Minnesota legislators reached a deal Saturday on the most contentious piece of budget negotiations — a public safety and police accountability package — as they face a fast-approaching Wednesday deadline to finish the next state budget and avoid a government shutdown.
State leaders continued to move forward this weekend with various spending bills on their list of to-dos, including considering the big-ticket education and health and human services measures that make up the majority of state spending. And late Saturday, they posted a spreadsheet outlining their public safety spending agreement, although legislative staff noted they were still resolving some small outstanding issues on the bill.
There will be language in the bill regulating the use of no-knock warrants, a key DFL priority, said a source familiar with the agreement. The full bill language was not posted Saturday night, but a document outlining the dollars in the deal shows legislators did not include money for another Democratic push: prohibiting police from making traffic stops for certain infractions.
In the days leading up to the public safety deal, leaders from both sides of the aisle had been resolute that they could reach a compromise on the bill, which includes funding for state law enforcement agencies and prisons. The agreement also included $2 million for violent crime enforcement teams, a Republican-backed provision.
Legislators passed some police reform measures last year after George Floyd was killed, but Democrats have said those were just a starting point. After former Minneapolis police officer Derek Chauvin was sentenced Friday to 22 ½ years in prison for murdering Floyd, DFL legislators took to social media to stress that the sentencing is not a substitute for what they see as critical changes to the criminal justice system.

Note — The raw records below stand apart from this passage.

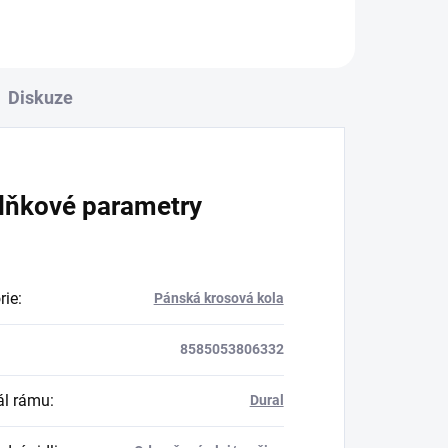
Diskuze
lňkové parametry
rie
:
Pánská krosová kola
8585053806332
ál rámu
:
Dural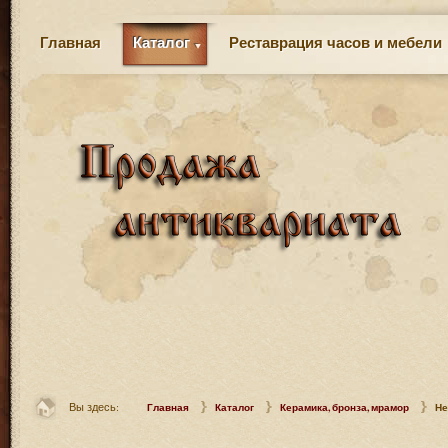
Главная
Каталог
Реставрация часов и мебели
Вы здесь:
Главная
Каталог
Керамика, бронза, мрамор
Не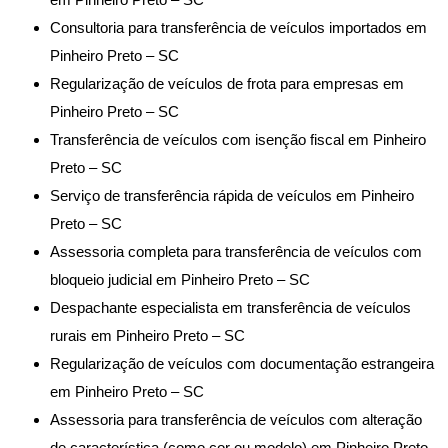
Consultoria para transferência de veículos importados em
Pinheiro Preto – SC
Regularização de veículos de frota para empresas em
Pinheiro Preto – SC
Transferência de veículos com isenção fiscal em Pinheiro
Preto – SC
Serviço de transferência rápida de veículos em Pinheiro
Preto – SC
Assessoria completa para transferência de veículos com
bloqueio judicial em Pinheiro Preto – SC
Despachante especialista em transferência de veículos
rurais em Pinheiro Preto – SC
Regularização de veículos com documentação estrangeira
em Pinheiro Preto – SC
Assessoria para transferência de veículos com alteração
de característica (como cor ou modelo) em Pinheiro Preto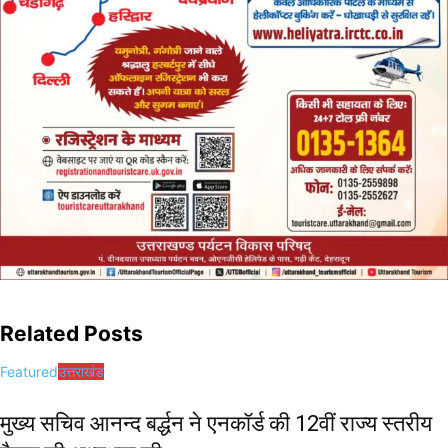
Related Posts
Featured
उत्तराखंड
मुख्य सचिव आनन्द बर्द्धन ने एनकॉर्ड की 12वीं राज्य स्तरीय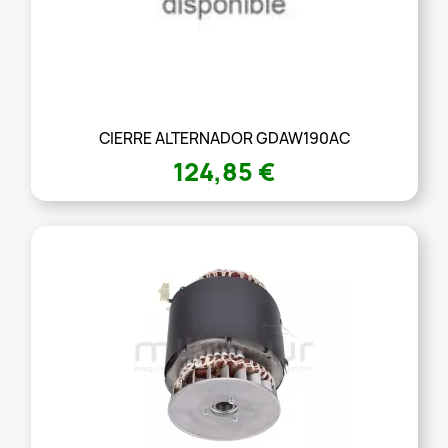
CIERRE ALTERNADOR GDAW190AC
124,85 €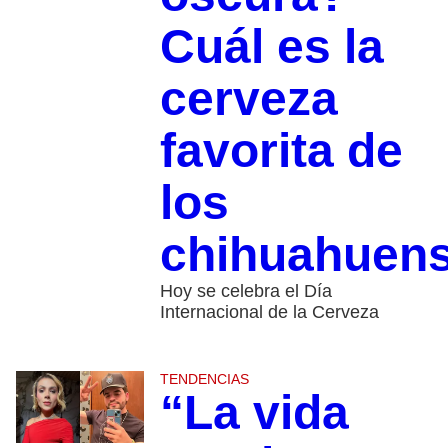
Cuál es la
cerveza
favorita de
los
chihuahuen
Hoy se celebra el Día
Internacional de la Cerveza
TENDENCIAS
“La vida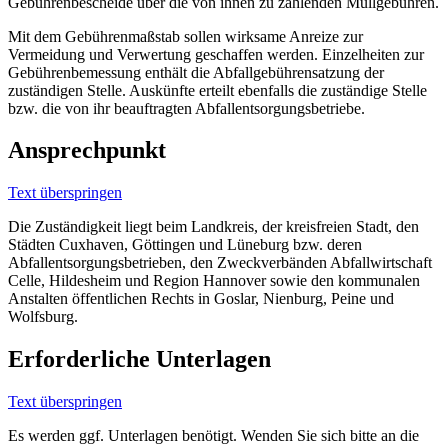
Gebührenbescheide über die von ihnen zu zahlenden Müllgebühren.
Mit dem Gebührenmaßstab sollen wirksame Anreize zur
Vermeidung und Verwertung geschaffen werden. Einzelheiten zur
Gebührenbemessung enthält die Abfallgebührensatzung der
zuständigen Stelle. Auskünfte erteilt ebenfalls die zuständige Stelle
bzw. die von ihr beauftragten Abfallentsorgungsbetriebe.
Ansprechpunkt
Text überspringen
Die Zuständigkeit liegt beim Landkreis, der kreisfreien Stadt, den
Städten Cuxhaven, Göttingen und Lüneburg bzw. deren
Abfallentsorgungsbetrieben, den Zweckverbänden Abfallwirtschaft
Celle, Hildesheim und Region Hannover sowie den kommunalen
Anstalten öffentlichen Rechts in Goslar, Nienburg, Peine und
Wolfsburg.
Erforderliche Unterlagen
Text überspringen
Es werden ggf. Unterlagen benötigt. Wenden Sie sich bitte an die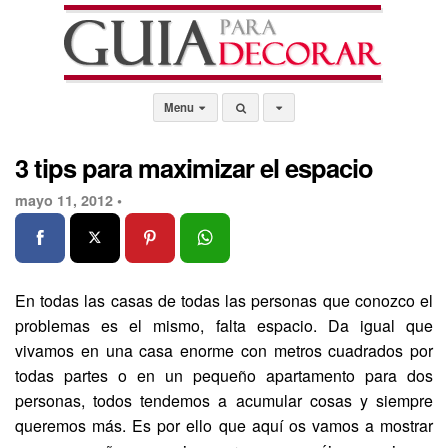
Menu
3 tips para maximizar el espacio
mayo 11, 2012 •
En todas las casas de todas las personas que conozco el
problemas es el mismo, falta espacio. Da igual que
vivamos en una casa enorme con metros cuadrados por
todas partes o en un pequeño apartamento para dos
personas, todos tendemos a acumular cosas y siempre
queremos más. Es por ello que aquí os vamos a mostrar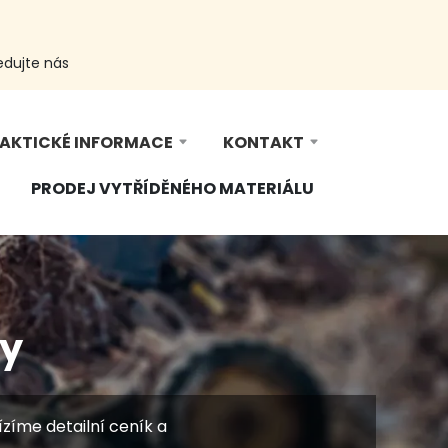
edujte nás
AKTICKÉ INFORMACE
KONTAKT
PRODEJ VYTŘÍDĚNÉHO MATERIÁLU
ny
ízíme detailní ceník a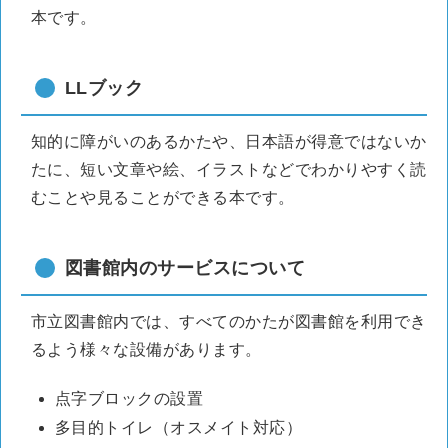
本です。
LLブック
知的に障がいのあるかたや、日本語が得意ではないか
たに、短い文章や絵、イラストなどでわかりやすく読
むことや見ることができる本です。
図書館内のサービスについて
市立図書館内では、すべてのかたが図書館を利用でき
るよう様々な設備があります。
点字ブロックの設置
多目的トイレ（オスメイト対応）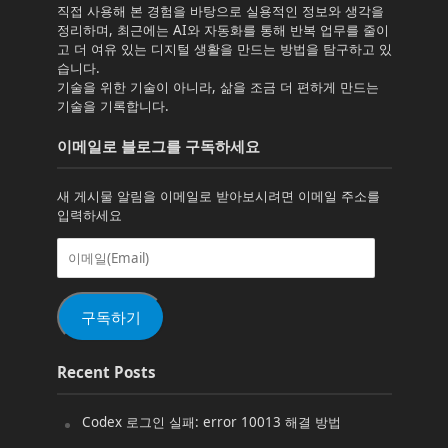
직접 사용해 본 경험을 바탕으로 실용적인 정보와 생각을
정리하며, 최근에는 AI와 자동화를 통해 반복 업무를 줄이
고 더 여유 있는 디지털 생활을 만드는 방법을 탐구하고 있
습니다.
기술을 위한 기술이 아니라, 삶을 조금 더 편하게 만드는
기술을 기록합니다.
이메일로 블로그를 구독하세요
새 게시물 알림을 이메일로 받아보시려면 이메일 주소를
입력하세요
이
메
일
(Email)
구독하기
Recent Posts
Codex 로그인 실패: error 10013 해결 방법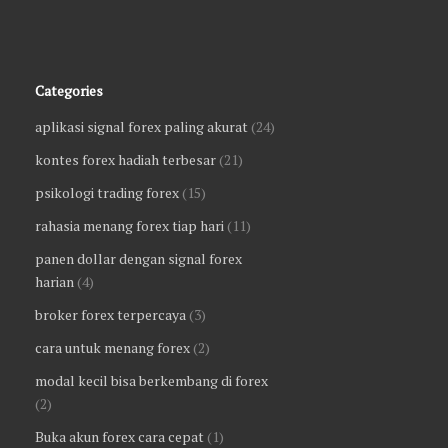
Categories
aplikasi signal forex paling akurat
(24)
kontes forex hadiah terbesar
(21)
psikologi trading forex
(15)
rahasia menang forex tiap hari
(11)
panen dollar dengan signal forex
harian
(4)
broker forex terpercaya
(3)
cara untuk menang forex
(2)
modal kecil bisa berkembang di forex
(2)
Buka akun forex cara cepat
(1)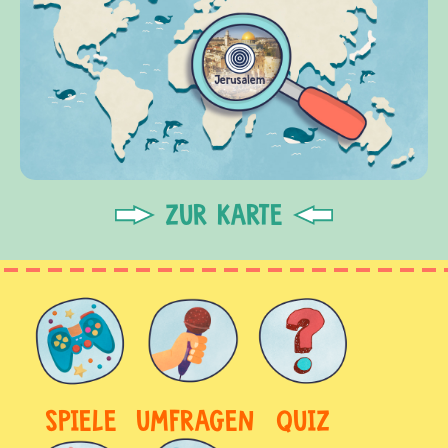
ZUR KARTE
SPIELE
UMFRAGEN
QUIZ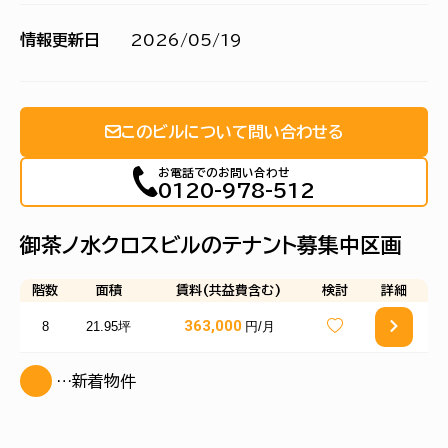
情報更新日
2026/05/19
このビルについて問い合わせる
お電話でのお問い合わせ
0120-978-512
御茶ノ水クロスビルのテナント募集中区画
階数
面積
賃料(共益費含む)
検討
詳細
363,000
8
21.95坪
円/月
…新着物件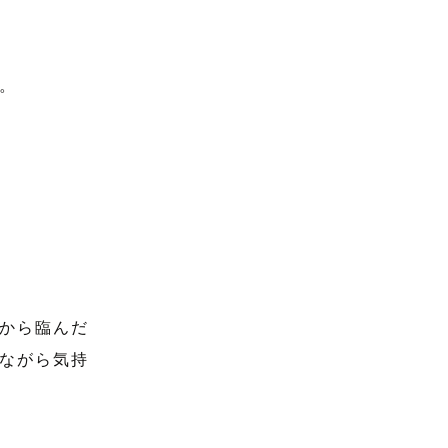
。
から臨んだ
ながら気持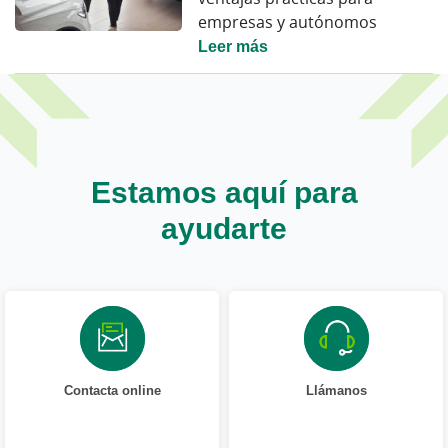
empresas y autónomos
Leer más
Estamos aquí para
ayudarte
Contacta online
Llámanos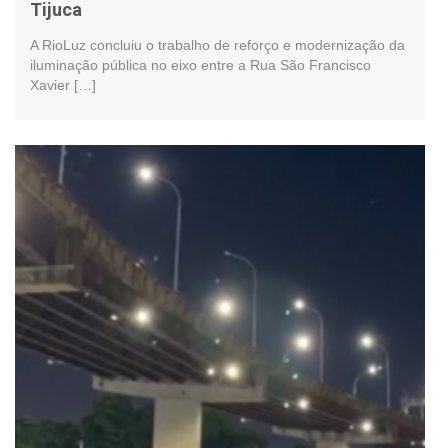
Tijuca
A RioLuz concluiu o trabalho de reforço e modernização da
iluminação pública no eixo entre a Rua São Francisco
Xavier […]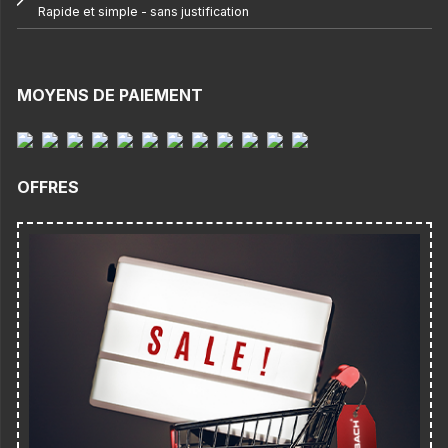
Rapide et simple - sans justification
MOYENS DE PAIEMENT
OFFRES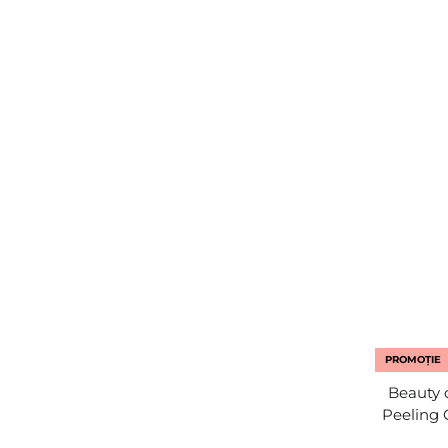
PROMOȚIE
Beauty 
Peeling G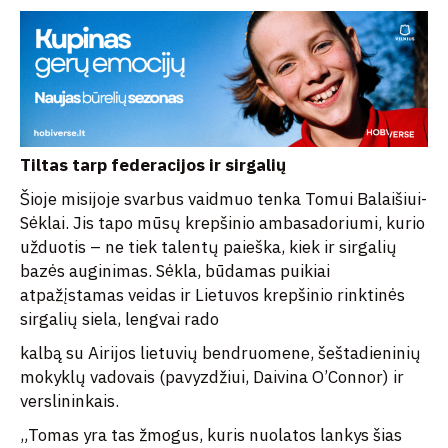
Tiltas tarp federacijos ir sirgalių
Šioje misijoje svarbus vaidmuo tenka Tomui Balaišiui-
Sėklai. Jis tapo mūsų krepšinio ambasadoriumi, kurio
užduotis – ne tiek talentų paieška, kiek ir sirgalių
bazės auginimas. Sėkla, būdamas puikiai
atpažįstamas veidas ir Lietuvos krepšinio rinktinės
sirgalių siela, lengvai rado
kalbą su Airijos lietuvių bendruomene, šeštadieninių
mokyklų vadovais (pavyzdžiui, Daivina O’Connor) ir
verslininkais.
„Tomas yra tas žmogus, kuris nuolatos lankys šias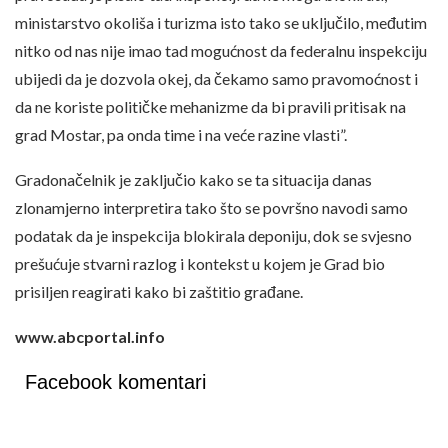
ministarstvo okoliša i turizma isto tako se uključilo, međutim
nitko od nas nije imao tad mogućnost da federalnu inspekciju
ubijedi da je dozvola okej, da čekamo samo pravomoćnost i
da ne koriste političke mehanizme da bi pravili pritisak na
grad Mostar, pa onda time i na veće razine vlasti”.
Gradonačelnik je zaključio kako se ta situacija danas
zlonamjerno interpretira tako što se površno navodi samo
podatak da je inspekcija blokirala deponiju, dok se svjesno
prešućuje stvarni razlog i kontekst u kojem je Grad bio
prisiljen reagirati kako bi zaštitio građane.
www.abcportal.info
Facebook komentari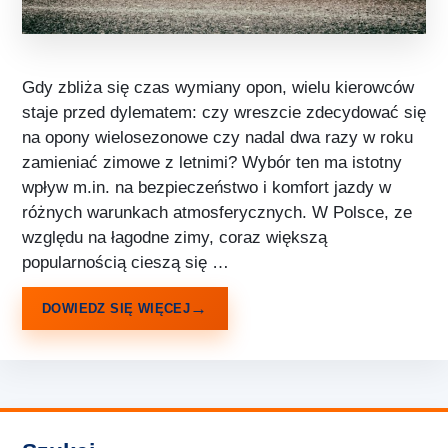
Gdy zbliża się czas wymiany opon, wielu kierowców
staje przed dylematem: czy wreszcie zdecydować się
na opony wielosezonowe czy nadal dwa razy w roku
zamieniać zimowe z letnimi? Wybór ten ma istotny
wpływ m.in. na bezpieczeństwo i komfort jazdy w
różnych warunkach atmosferycznych. W Polsce, ze
względu na łagodne zimy, coraz większą
popularnością cieszą się …
DOWIEDZ SIĘ WIĘCEJ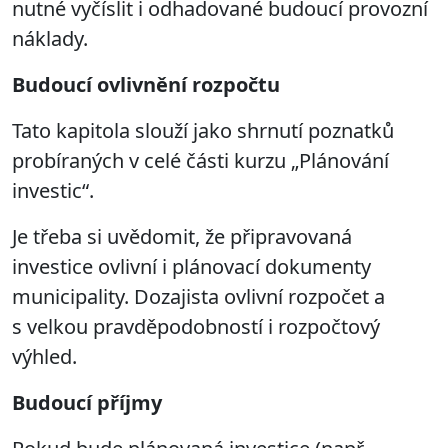
nutné vyčíslit i odhadované budoucí provozní
náklady.
Budoucí ovlivnění rozpočtu
Tato kapitola slouží jako shrnutí poznatků
probíraných v celé části kurzu „Plánování
investic“.
Je třeba si uvědomit, že připravovaná
investice ovlivní i plánovací dokumenty
municipality. Dozajista ovlivní rozpočet a
s velkou pravděpodobností i rozpočtový
výhled.
Budoucí příjmy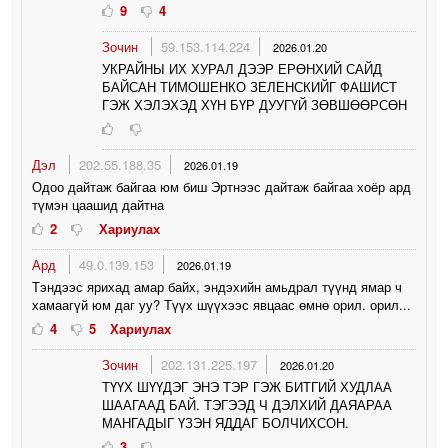
9
4
Зочин
59.153.114.224
2026.01.20
УКРАЙНЫ ИХ ХУРАЛ ДЭЭР ЕРӨНХИЙ САЙД
БАЙСАН ТИМОШЕНКО ЗЕЛЕНСКИЙГ ФАШИСТ
ГЭЖ ХЭЛЭХЭД ХҮН БҮР ДУУГҮЙ ЗӨВШӨӨРСӨН
Дэл
202.55.188.35
2026.01.19
Одоо дайтаж байгаа юм биш Эртнээс дайтаж байгаа хоёр ард
түмэн цаашид дайтна
2
Хариулах
Ард
49.0.139.153
2026.01.19
Тэндээс ярихад амар байх, эндэхийн амьдрал түүнд ямар ч
хамаагүй юм даг уу? Түүх шүүхээс явцаас өмнө орил. орил...
4
5
Хариулах
Зочин
202.131.225.197
2026.01.20
ТҮҮХ ШҮҮДЭГ ЭНЭ ТЭР ГЭЖ БИТГИЙ ХУДЛАА
ШААГААД БАЙ. ТЭГЭЭД Ч ДЭЛХИЙ ДАЯАРАА
МАНГАДЫГ ҮЗЭН ЯДДАГ БОЛЧИХСОН.
3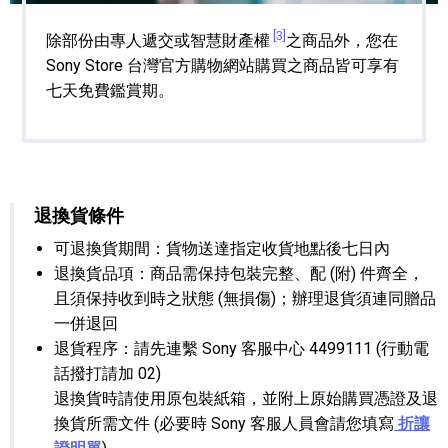
[3]
除部份由專人遞交或智慧財產權
之商品外，您在
Sony Store 台灣官方購物網站購買之商品皆可享有
七天免費鑑賞期。
退換貨條件
可退換貨期間：貨物送達指定收貨地點後七日內
退換貨品項：商品需保持包裝完整、配 (附) 件齊全，
且須保持收到時之狀態 (無損傷)；辦理退貨須連同贈品
一併退回
退貨程序：請先連繫 Sony 客服中心 4499111 (行動電
話撥打請加 02)
退換貨時請使用原包裝紙箱，並附上原始購買憑證及退
換貨所需文件 (必要時 Sony 客服人員會請您填寫
折讓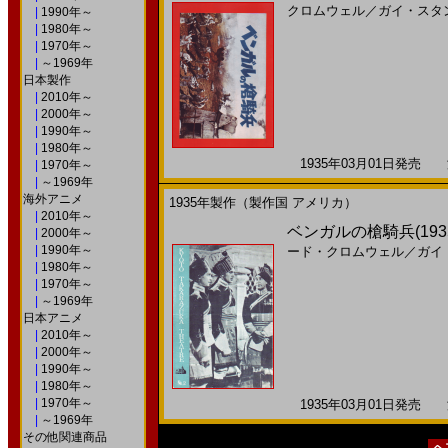
クロムウェル
／
ガイ・スタ
|
1990年～
|
1980年～
|
1970年～
|
～1969年
日本製作
|
2010年～
|
2000年～
|
1990年～
|
1980年～
1935年03月01日発売 海
|
1970年～
|
～1969年
海外アニメ
1935年製作（製作国 アメリカ）
|
2010年～
ベンガルの槍騎兵(1935
|
2000年～
|
1990年～
ード・クロムウェル
／
ガイ
|
1980年～
|
1970年～
|
～1969年
日本アニメ
|
2010年～
|
2000年～
|
1990年～
|
1980年～
|
1970年～
1935年03月01日発売 海
|
～1969年
その他関連商品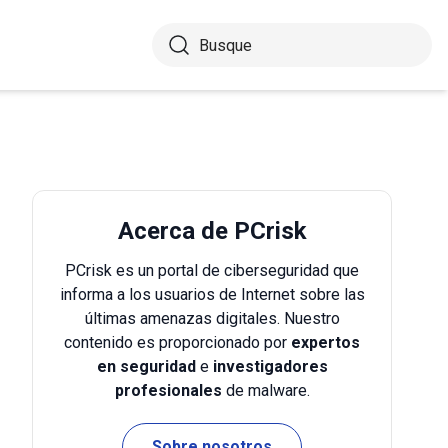
Acerca de PCrisk
PCrisk es un portal de ciberseguridad que
informa a los usuarios de Internet sobre las
últimas amenazas digitales. Nuestro
contenido es proporcionado por
expertos
en seguridad
e
investigadores
profesionales
de malware.
Sobre nosotros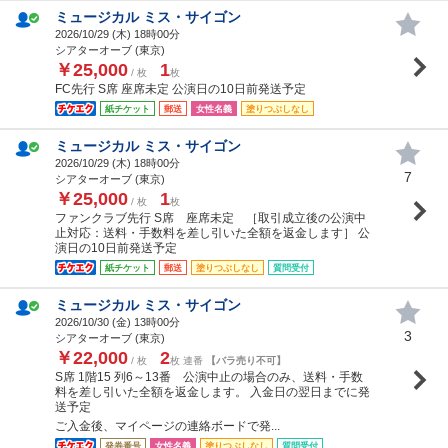
ミュージカル ミス・サイゴン
2026/10/29 (
木
) 18時00分
シアターオーブ (東京)
￥25,000
1
/ 枚
枚
FC先行 S席 座席未定 公演日の10日前発送予定
紙チケット
郵送
女性名義
塗りつぶしなし
ミュージカル ミス・サイゴン
2026/10/29 (
木
) 18時00分
7
シアターオーブ (東京)
￥25,000
1
/ 枚
枚
ファンクラブ先行 S席 座席未定 ［取引成立後の公演中
止対応：送料・手数料を差し引いた全額を返金します］ 公
演日の10日前発送予定
紙チケット
郵送
塗りつぶしなし
質問受付
ミュージカル ミス・サイゴン
2026/10/30 (
金
) 13時00分
3
シアターオーブ (東京)
￥22,000
2
/ 枚
枚 連番
【バラ売り不可】
S席 1階15 列6～13番 公演中止の場合のみ、送料・手数
料を差し引いた全額を返金します。 入金日の翌日までに発
送予定
ご入金後、マイページの連絡ボードで発...
発券番号
女性名義
塗りつぶしなし
質問受付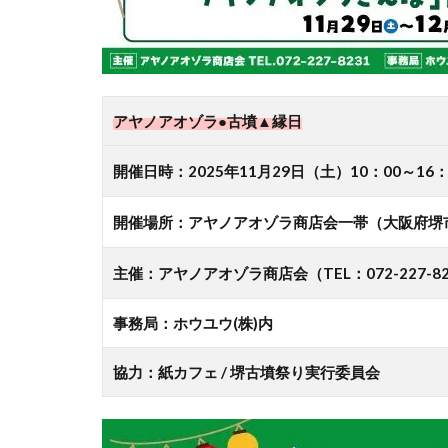
アヤノアオゾラ●古墳▲縁日
開催日時：2025年11月29日（土）10：00～16：
開催場所：アヤノアオゾラ商店会一帯（大阪府堺
主催：アヤノアオゾラ商店会（TEL：072-227-82
事務局：ホウユウ(株)内
協力：紙カフェ / 堺古墳祭り実行委員会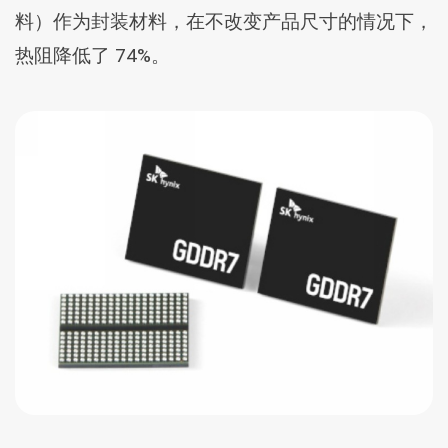
料）作为封装材料，在不改变产品尺寸的情况下，
热阻降低了 74%。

"Former officer Chauvin's conviction and sentence should not be seen as proof that the system works. It should never need to take a global movement to hold one officer accountable. That is not sustainable long-term," Rep. Cedrick Frazier, one of the key DFL negotiators on the public safety bill, tweeted Friday. "We need policies and laws that make accountability the norm rather than an exception, and ones that prevent these murders from happening in the first place."
Democrats had been pushing for limits to no-knock warrants and to some pretextual traffic stops, where police pull over a driver for a minor violation, such as expired tabs or something hanging from the rearview mirror. The push to address those traffic stops intensified after police killed Daunte Wright in April. Brooklyn Center officers say they pulled him over for driving with expired tabs. They then found he had a warrant, tried to arrest Wright and fatally shot him.
Gov. Tim Walz had said they also were talking about the length of time before police body camera footage should be released.